Start of Data to use

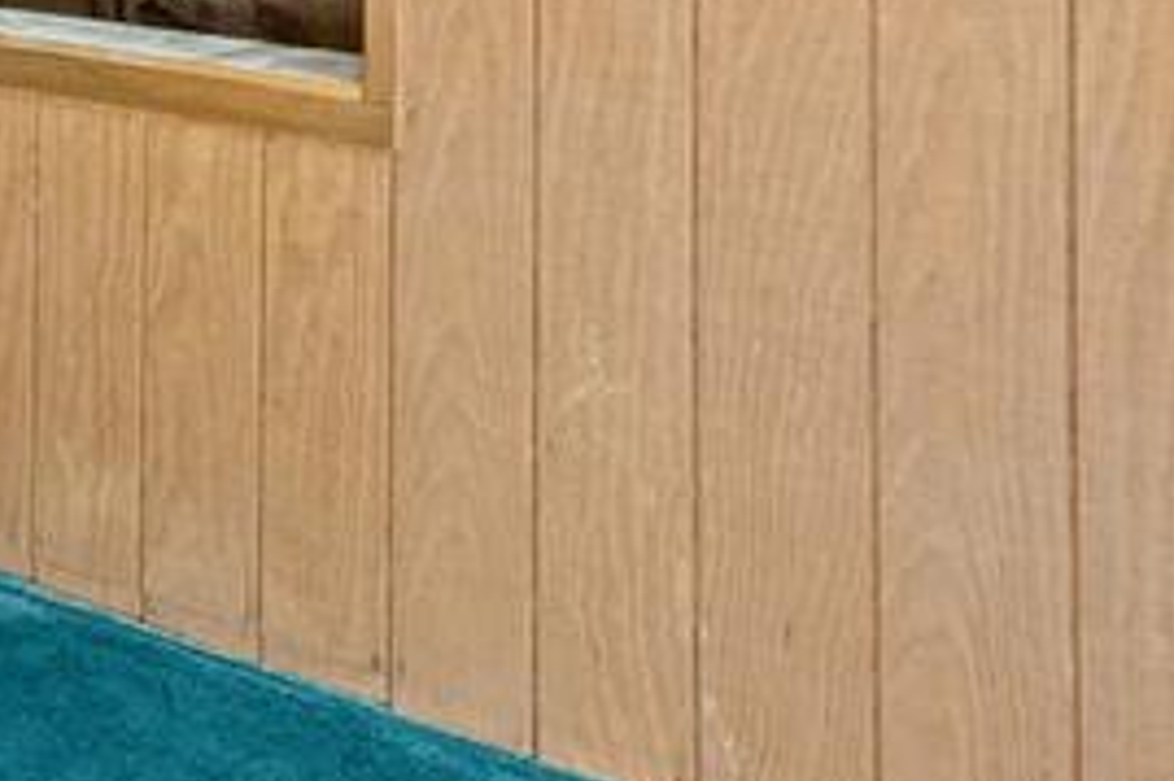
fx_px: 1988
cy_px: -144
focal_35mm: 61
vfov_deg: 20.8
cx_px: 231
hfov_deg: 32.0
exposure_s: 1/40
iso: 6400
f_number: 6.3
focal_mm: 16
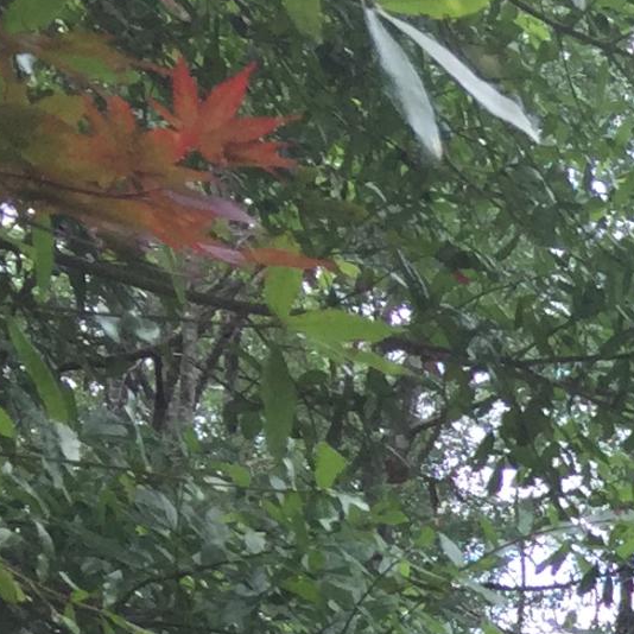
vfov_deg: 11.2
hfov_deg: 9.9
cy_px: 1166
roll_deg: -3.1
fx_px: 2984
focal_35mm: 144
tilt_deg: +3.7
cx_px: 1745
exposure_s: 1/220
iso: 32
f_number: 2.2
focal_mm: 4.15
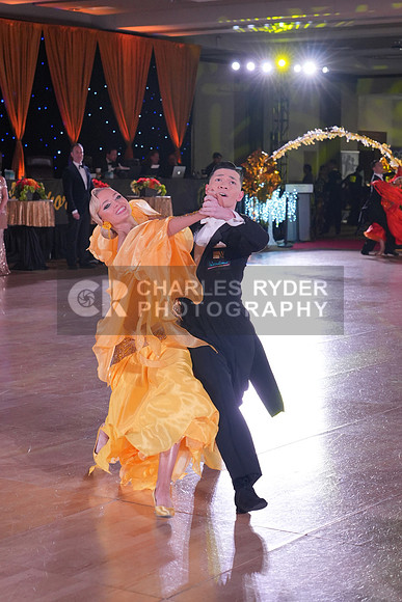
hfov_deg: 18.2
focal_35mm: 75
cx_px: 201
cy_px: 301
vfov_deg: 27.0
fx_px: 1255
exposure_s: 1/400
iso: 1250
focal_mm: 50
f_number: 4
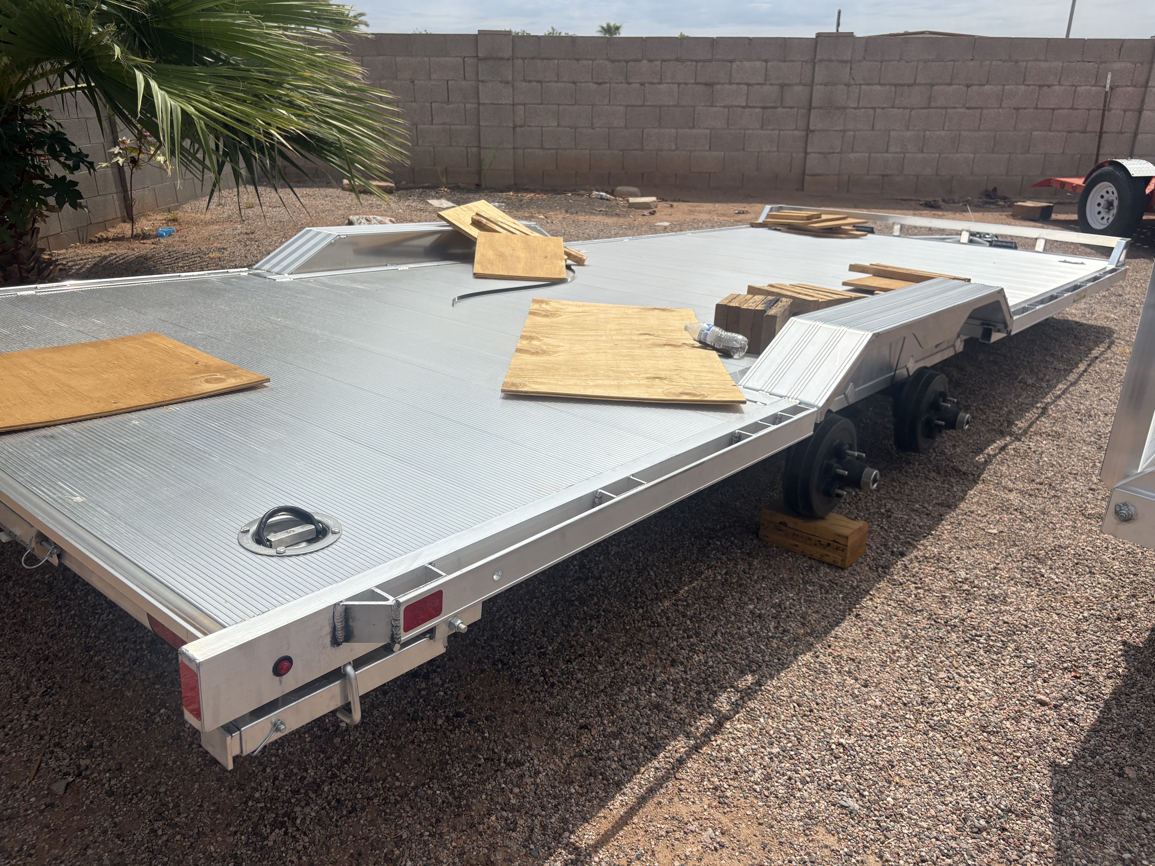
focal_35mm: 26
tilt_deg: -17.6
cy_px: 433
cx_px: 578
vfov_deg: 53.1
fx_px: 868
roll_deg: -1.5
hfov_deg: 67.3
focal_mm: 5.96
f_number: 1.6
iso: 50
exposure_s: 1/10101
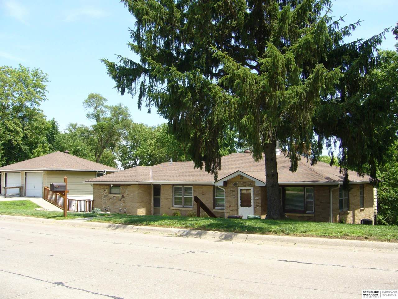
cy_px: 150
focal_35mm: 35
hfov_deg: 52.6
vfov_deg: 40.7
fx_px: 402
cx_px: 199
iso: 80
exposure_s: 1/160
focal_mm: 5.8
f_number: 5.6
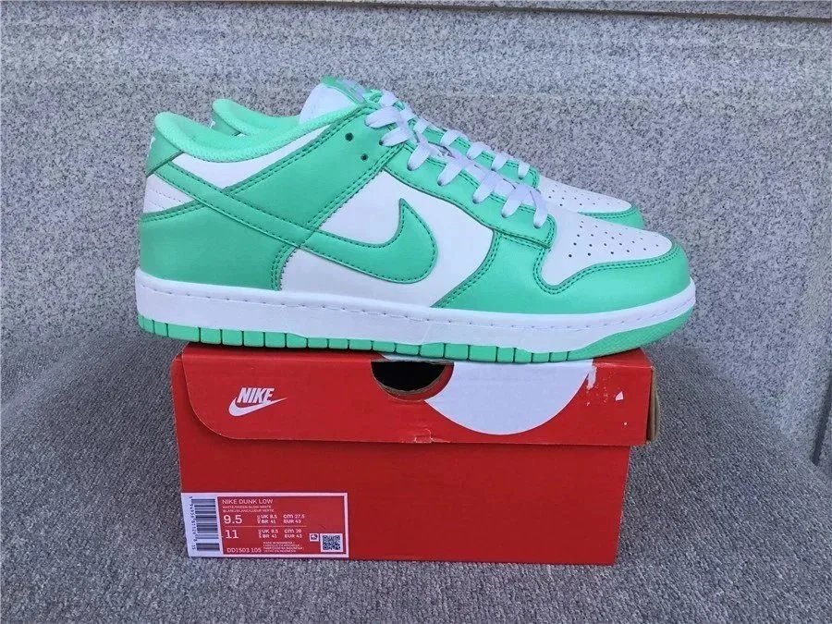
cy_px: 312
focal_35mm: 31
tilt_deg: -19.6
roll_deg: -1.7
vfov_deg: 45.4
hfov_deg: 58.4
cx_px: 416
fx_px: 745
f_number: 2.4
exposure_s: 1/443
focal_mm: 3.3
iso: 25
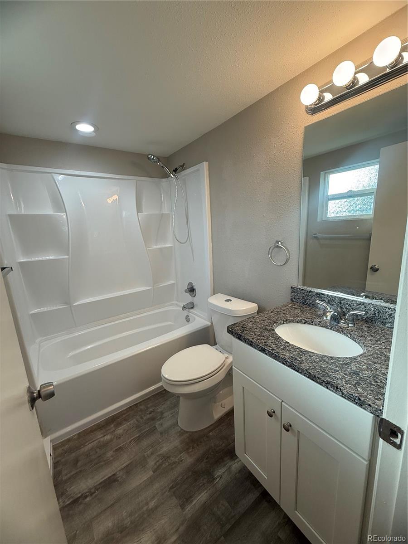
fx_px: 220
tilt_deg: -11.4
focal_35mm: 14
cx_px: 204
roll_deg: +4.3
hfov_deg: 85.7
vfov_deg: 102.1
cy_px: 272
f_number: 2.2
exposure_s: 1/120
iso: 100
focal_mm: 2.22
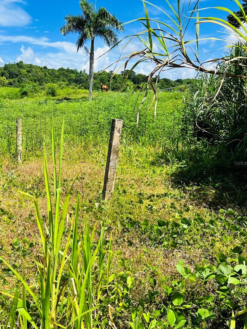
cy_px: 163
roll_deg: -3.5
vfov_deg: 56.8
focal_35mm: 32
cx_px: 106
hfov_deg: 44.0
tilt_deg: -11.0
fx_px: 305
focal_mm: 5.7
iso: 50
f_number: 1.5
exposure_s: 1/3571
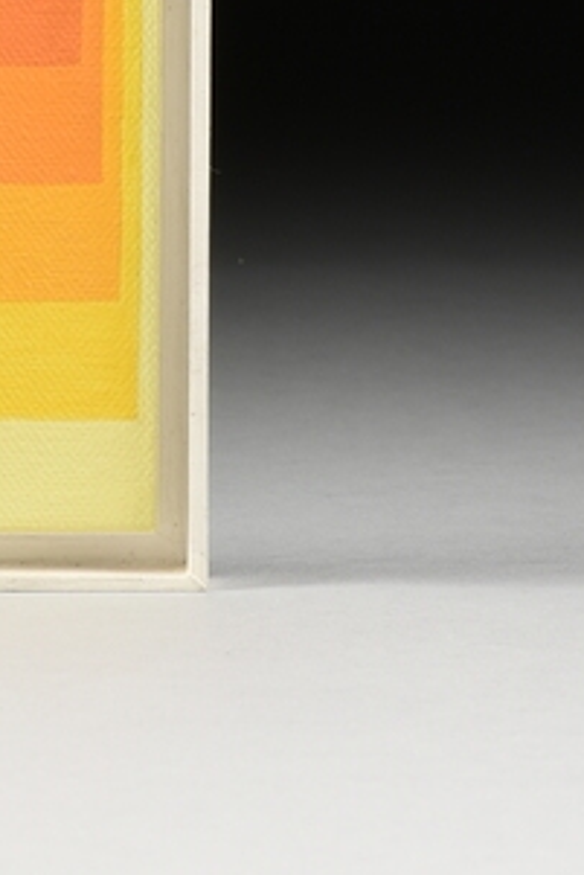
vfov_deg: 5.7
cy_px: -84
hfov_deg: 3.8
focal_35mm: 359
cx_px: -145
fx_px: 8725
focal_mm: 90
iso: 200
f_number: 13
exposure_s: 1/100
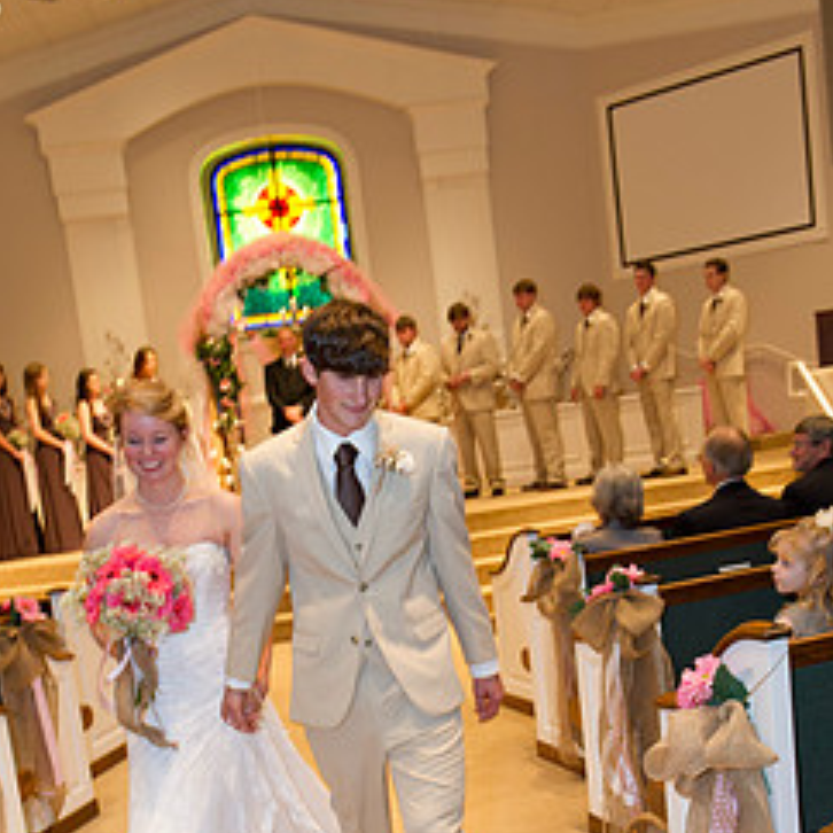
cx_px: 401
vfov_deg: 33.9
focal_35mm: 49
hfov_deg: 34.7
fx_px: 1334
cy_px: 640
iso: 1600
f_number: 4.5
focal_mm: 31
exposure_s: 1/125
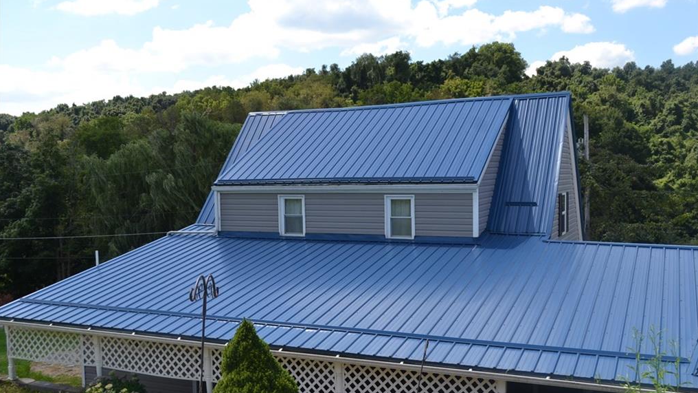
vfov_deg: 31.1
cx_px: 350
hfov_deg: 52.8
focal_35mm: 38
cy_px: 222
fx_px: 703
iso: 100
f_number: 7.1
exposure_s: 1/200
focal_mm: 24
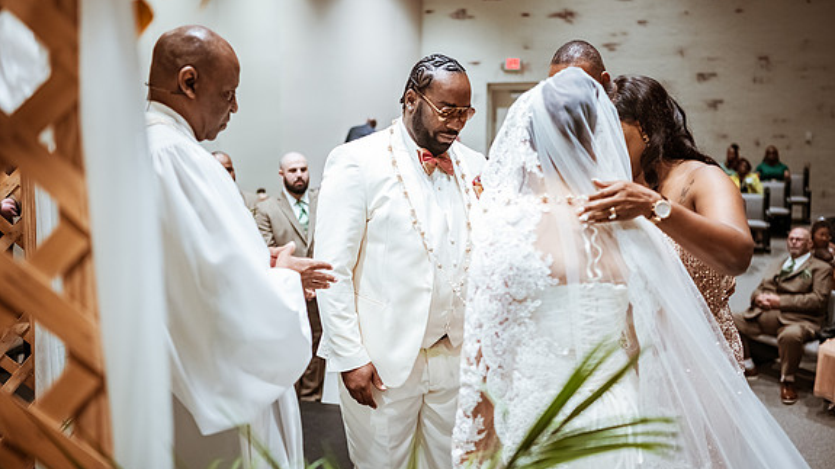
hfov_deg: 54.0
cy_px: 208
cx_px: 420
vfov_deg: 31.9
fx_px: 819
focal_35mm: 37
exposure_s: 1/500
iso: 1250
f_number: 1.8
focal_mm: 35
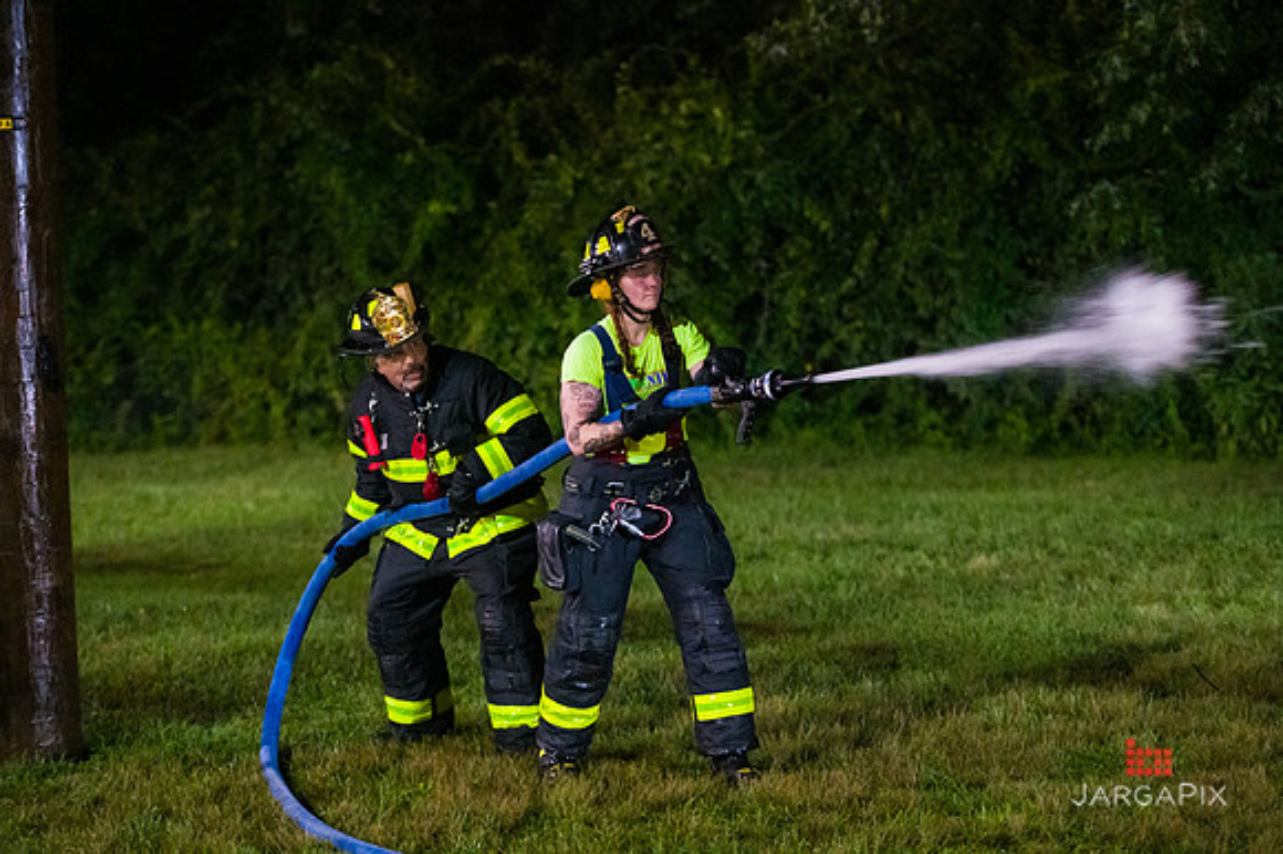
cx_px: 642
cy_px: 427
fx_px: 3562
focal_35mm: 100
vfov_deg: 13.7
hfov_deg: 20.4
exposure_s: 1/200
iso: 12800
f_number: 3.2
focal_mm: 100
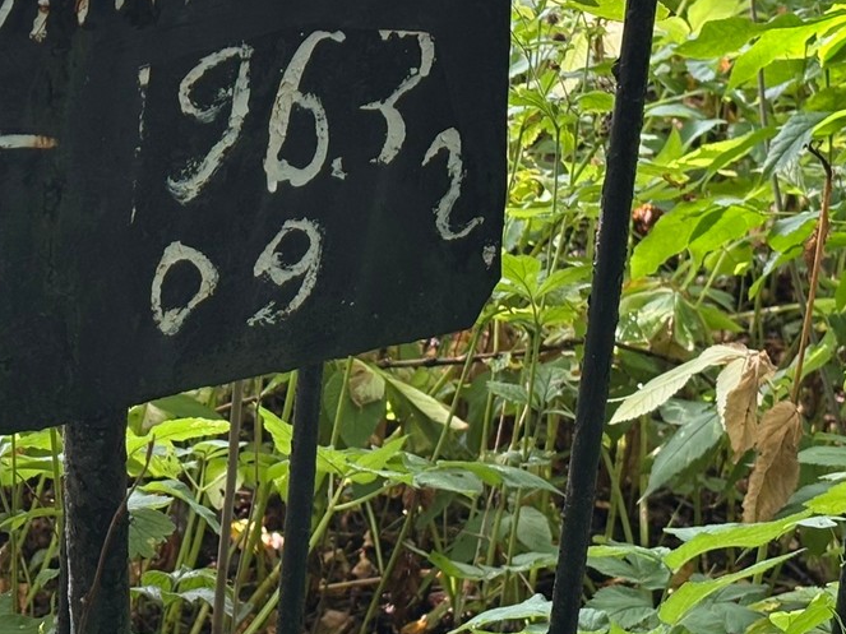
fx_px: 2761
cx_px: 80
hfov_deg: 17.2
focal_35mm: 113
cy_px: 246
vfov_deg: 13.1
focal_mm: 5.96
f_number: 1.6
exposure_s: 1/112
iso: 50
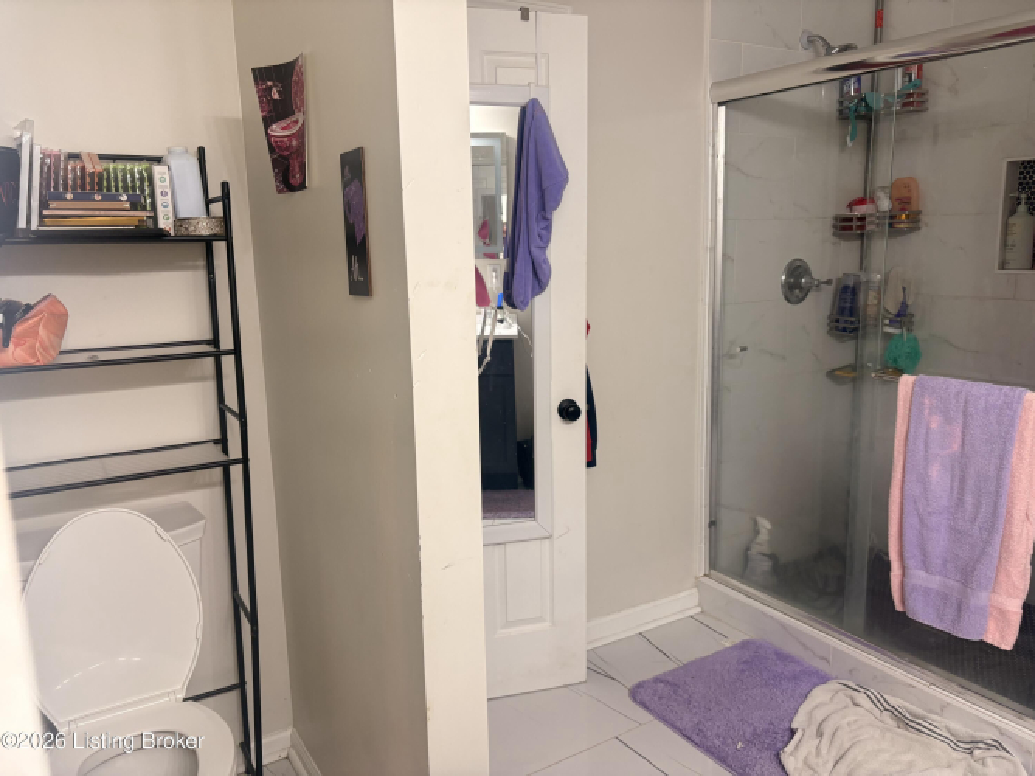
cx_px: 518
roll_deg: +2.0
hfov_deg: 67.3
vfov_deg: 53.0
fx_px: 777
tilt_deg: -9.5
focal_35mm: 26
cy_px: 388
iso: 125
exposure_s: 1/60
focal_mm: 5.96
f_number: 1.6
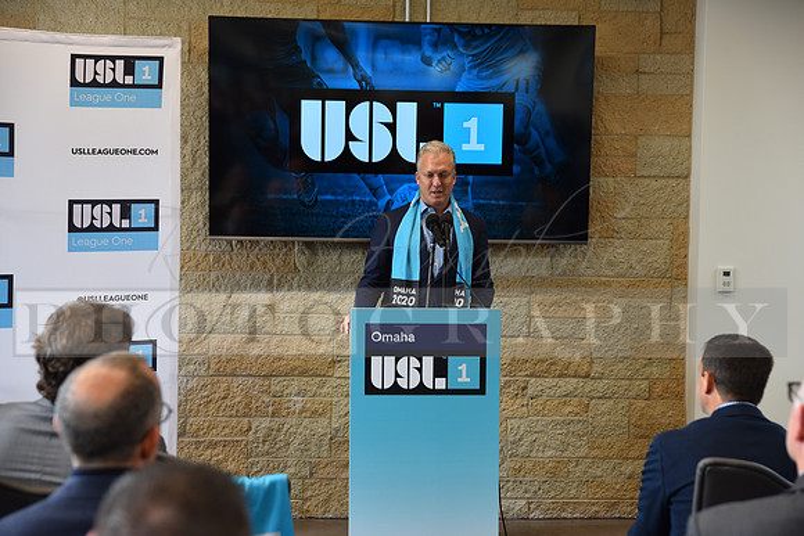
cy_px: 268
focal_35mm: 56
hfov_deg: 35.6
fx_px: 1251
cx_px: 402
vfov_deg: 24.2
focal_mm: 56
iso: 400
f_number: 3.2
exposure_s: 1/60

End of Data to use

The expected result is the complete listing above, printed exactly, with no pictures.

fx_px: 1988
cy_px: -144
focal_35mm: 61
vfov_deg: 20.8
cx_px: 231
hfov_deg: 32.0
exposure_s: 1/40
iso: 6400
f_number: 6.3
focal_mm: 16
vfov_deg: 11.2
hfov_deg: 9.9
cy_px: 1166
roll_deg: -3.1
fx_px: 2984
focal_35mm: 144
tilt_deg: +3.7
cx_px: 1745
exposure_s: 1/220
iso: 32
f_number: 2.2
focal_mm: 4.15
hfov_deg: 18.2
focal_35mm: 75
cx_px: 201
cy_px: 301
vfov_deg: 27.0
fx_px: 1255
exposure_s: 1/400
iso: 1250
focal_mm: 50
f_number: 4
focal_35mm: 26
tilt_deg: -17.6
cy_px: 433
cx_px: 578
vfov_deg: 53.1
fx_px: 868
roll_deg: -1.5
hfov_deg: 67.3
focal_mm: 5.96
f_number: 1.6
iso: 50
exposure_s: 1/10101
cy_px: 150
focal_35mm: 35
hfov_deg: 52.6
vfov_deg: 40.7
fx_px: 402
cx_px: 199
iso: 80
exposure_s: 1/160
focal_mm: 5.8
f_number: 5.6
cy_px: 312
focal_35mm: 31
tilt_deg: -19.6
roll_deg: -1.7
vfov_deg: 45.4
hfov_deg: 58.4
cx_px: 416
fx_px: 745
f_number: 2.4
exposure_s: 1/443
focal_mm: 3.3
iso: 25
fx_px: 220
tilt_deg: -11.4
focal_35mm: 14
cx_px: 204
roll_deg: +4.3
hfov_deg: 85.7
vfov_deg: 102.1
cy_px: 272
f_number: 2.2
exposure_s: 1/120
iso: 100
focal_mm: 2.22
cy_px: 163
roll_deg: -3.5
vfov_deg: 56.8
focal_35mm: 32
cx_px: 106
hfov_deg: 44.0
tilt_deg: -11.0
fx_px: 305
focal_mm: 5.7
iso: 50
f_number: 1.5
exposure_s: 1/3571
vfov_deg: 5.7
cy_px: -84
hfov_deg: 3.8
focal_35mm: 359
cx_px: -145
fx_px: 8725
focal_mm: 90
iso: 200
f_number: 13
exposure_s: 1/100
cx_px: 401
vfov_deg: 33.9
focal_35mm: 49
hfov_deg: 34.7
fx_px: 1334
cy_px: 640
iso: 1600
f_number: 4.5
focal_mm: 31
exposure_s: 1/125
vfov_deg: 31.1
cx_px: 350
hfov_deg: 52.8
focal_35mm: 38
cy_px: 222
fx_px: 703
iso: 100
f_number: 7.1
exposure_s: 1/200
focal_mm: 24
hfov_deg: 54.0
cy_px: 208
cx_px: 420
vfov_deg: 31.9
fx_px: 819
focal_35mm: 37
exposure_s: 1/500
iso: 1250
f_number: 1.8
focal_mm: 35
cx_px: 642
cy_px: 427
fx_px: 3562
focal_35mm: 100
vfov_deg: 13.7
hfov_deg: 20.4
exposure_s: 1/200
iso: 12800
f_number: 3.2
focal_mm: 100
fx_px: 2761
cx_px: 80
hfov_deg: 17.2
focal_35mm: 113
cy_px: 246
vfov_deg: 13.1
focal_mm: 5.96
f_number: 1.6
exposure_s: 1/112
iso: 50
cx_px: 518
roll_deg: +2.0
hfov_deg: 67.3
vfov_deg: 53.0
fx_px: 777
tilt_deg: -9.5
focal_35mm: 26
cy_px: 388
iso: 125
exposure_s: 1/60
focal_mm: 5.96
f_number: 1.6
cy_px: 268
focal_35mm: 56
hfov_deg: 35.6
fx_px: 1251
cx_px: 402
vfov_deg: 24.2
focal_mm: 56
iso: 400
f_number: 3.2
exposure_s: 1/60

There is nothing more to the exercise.